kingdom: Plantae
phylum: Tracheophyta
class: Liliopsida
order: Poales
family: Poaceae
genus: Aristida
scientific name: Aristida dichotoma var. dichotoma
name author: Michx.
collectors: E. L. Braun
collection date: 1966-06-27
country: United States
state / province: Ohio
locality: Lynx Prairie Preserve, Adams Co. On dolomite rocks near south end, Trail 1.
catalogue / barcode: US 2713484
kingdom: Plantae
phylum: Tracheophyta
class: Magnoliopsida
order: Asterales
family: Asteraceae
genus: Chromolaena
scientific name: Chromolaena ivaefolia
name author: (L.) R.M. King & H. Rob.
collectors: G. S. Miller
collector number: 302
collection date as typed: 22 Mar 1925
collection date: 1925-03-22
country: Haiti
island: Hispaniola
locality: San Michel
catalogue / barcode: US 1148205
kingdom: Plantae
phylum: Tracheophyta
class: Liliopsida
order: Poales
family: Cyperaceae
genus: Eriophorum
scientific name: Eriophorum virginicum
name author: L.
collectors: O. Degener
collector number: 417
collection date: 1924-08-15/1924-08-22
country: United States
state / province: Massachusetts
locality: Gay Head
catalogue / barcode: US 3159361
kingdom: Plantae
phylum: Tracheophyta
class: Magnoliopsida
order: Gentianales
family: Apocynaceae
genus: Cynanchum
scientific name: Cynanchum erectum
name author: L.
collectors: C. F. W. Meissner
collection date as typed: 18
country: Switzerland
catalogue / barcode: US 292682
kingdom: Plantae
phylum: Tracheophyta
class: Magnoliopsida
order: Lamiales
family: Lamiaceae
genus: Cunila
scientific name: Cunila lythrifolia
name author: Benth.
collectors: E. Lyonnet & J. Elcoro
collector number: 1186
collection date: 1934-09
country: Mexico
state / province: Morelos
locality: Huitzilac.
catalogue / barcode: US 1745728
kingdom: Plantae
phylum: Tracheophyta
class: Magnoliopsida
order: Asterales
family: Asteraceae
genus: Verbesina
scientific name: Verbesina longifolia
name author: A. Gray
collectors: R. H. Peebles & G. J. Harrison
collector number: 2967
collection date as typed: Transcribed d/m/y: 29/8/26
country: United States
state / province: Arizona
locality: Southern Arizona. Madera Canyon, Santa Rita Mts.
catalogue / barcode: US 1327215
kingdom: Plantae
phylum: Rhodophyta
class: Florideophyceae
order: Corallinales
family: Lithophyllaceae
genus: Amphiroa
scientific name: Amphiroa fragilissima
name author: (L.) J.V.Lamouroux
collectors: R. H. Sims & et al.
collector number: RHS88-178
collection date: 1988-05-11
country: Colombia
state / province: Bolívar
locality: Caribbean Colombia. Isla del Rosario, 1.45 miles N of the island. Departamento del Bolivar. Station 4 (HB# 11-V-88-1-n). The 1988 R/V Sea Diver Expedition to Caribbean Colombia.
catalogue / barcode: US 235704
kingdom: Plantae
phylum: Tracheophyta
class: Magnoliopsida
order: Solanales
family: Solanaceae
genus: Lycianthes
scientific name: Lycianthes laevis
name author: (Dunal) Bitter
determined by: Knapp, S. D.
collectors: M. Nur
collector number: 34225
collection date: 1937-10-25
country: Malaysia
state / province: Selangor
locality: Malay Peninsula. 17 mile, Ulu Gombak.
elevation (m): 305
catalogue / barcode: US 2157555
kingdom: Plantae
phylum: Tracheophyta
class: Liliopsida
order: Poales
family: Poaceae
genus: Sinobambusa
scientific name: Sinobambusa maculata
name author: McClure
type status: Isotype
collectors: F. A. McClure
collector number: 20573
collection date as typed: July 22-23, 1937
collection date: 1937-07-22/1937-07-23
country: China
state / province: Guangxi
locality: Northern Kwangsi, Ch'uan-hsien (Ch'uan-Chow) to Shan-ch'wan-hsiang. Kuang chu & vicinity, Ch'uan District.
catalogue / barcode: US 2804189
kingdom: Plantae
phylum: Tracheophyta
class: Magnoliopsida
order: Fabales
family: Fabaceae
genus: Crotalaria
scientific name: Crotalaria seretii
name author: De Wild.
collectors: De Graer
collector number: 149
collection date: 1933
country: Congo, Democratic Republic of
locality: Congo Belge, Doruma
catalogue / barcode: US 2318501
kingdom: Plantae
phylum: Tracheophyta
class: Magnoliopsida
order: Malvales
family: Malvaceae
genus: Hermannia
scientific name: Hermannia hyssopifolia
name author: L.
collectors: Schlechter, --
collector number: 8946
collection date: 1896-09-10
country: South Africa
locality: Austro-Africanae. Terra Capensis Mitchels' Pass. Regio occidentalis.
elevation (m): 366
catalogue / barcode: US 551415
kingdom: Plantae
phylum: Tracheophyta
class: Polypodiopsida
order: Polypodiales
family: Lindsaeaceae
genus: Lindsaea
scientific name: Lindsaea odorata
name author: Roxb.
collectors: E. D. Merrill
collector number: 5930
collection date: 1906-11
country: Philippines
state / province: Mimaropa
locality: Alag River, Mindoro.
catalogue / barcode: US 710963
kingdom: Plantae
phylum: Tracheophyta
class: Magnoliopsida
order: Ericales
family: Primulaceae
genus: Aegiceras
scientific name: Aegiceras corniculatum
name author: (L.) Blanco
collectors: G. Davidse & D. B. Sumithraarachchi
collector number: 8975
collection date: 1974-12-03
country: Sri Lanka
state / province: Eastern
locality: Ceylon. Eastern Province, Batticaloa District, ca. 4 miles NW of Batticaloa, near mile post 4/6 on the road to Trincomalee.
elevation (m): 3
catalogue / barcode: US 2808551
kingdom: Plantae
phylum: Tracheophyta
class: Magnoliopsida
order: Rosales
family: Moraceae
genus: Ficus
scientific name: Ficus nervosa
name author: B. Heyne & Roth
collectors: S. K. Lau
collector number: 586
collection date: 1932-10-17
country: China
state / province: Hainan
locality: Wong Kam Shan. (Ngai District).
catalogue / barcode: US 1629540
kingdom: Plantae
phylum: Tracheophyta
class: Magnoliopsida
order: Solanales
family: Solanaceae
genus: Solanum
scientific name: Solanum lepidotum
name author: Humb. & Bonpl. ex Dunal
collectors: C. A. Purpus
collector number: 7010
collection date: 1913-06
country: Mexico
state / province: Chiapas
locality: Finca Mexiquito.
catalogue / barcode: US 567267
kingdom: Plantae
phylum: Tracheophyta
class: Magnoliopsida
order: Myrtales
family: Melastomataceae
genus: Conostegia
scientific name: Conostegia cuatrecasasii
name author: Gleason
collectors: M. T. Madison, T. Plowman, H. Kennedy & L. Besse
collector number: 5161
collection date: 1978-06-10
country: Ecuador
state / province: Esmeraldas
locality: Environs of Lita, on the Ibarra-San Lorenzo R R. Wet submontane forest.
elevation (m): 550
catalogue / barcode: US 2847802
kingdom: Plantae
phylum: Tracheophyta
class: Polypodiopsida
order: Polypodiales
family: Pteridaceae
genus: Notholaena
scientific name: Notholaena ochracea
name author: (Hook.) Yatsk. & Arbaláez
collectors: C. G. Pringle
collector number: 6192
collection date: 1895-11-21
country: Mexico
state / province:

===============

▸ The problem
Copy the entries without changes, from the line with "collection date as typed: July 22-23, 1937" up to and including the line with "collectors: G. Davidse".

▸ Result for this task
collection date as typed: July 22-23, 1937
collection date: 1937-07-22/1937-07-23
country: China
state / province: Guangxi
locality: Northern Kwangsi, Ch'uan-hsien (Ch'uan-Chow) to Shan-ch'wan-hsiang. Kuang chu & vicinity, Ch'uan District.
catalogue / barcode: US 2804189
kingdom: Plantae
phylum: Tracheophyta
class: Magnoliopsida
order: Fabales
family: Fabaceae
genus: Crotalaria
scientific name: Crotalaria seretii
name author: De Wild.
collectors: De Graer
collector number: 149
collection date: 1933
country: Congo, Democratic Republic of
locality: Congo Belge, Doruma
catalogue / barcode: US 2318501
kingdom: Plantae
phylum: Tracheophyta
class: Magnoliopsida
order: Malvales
family: Malvaceae
genus: Hermannia
scientific name: Hermannia hyssopifolia
name author: L.
collectors: Schlechter, --
collector number: 8946
collection date: 1896-09-10
country: South Africa
locality: Austro-Africanae. Terra Capensis Mitchels' Pass. Regio occidentalis.
elevation (m): 366
catalogue / barcode: US 551415
kingdom: Plantae
phylum: Tracheophyta
class: Polypodiopsida
order: Polypodiales
family: Lindsaeaceae
genus: Lindsaea
scientific name: Lindsaea odorata
name author: Roxb.
collectors: E. D. Merrill
collector number: 5930
collection date: 1906-11
country: Philippines
state / province: Mimaropa
locality: Alag River, Mindoro.
catalogue / barcode: US 710963
kingdom: Plantae
phylum: Tracheophyta
class: Magnoliopsida
order: Ericales
family: Primulaceae
genus: Aegiceras
scientific name: Aegiceras corniculatum
name author: (L.) Blanco
collectors: G. Davidse & D. B. Sumithraarachchi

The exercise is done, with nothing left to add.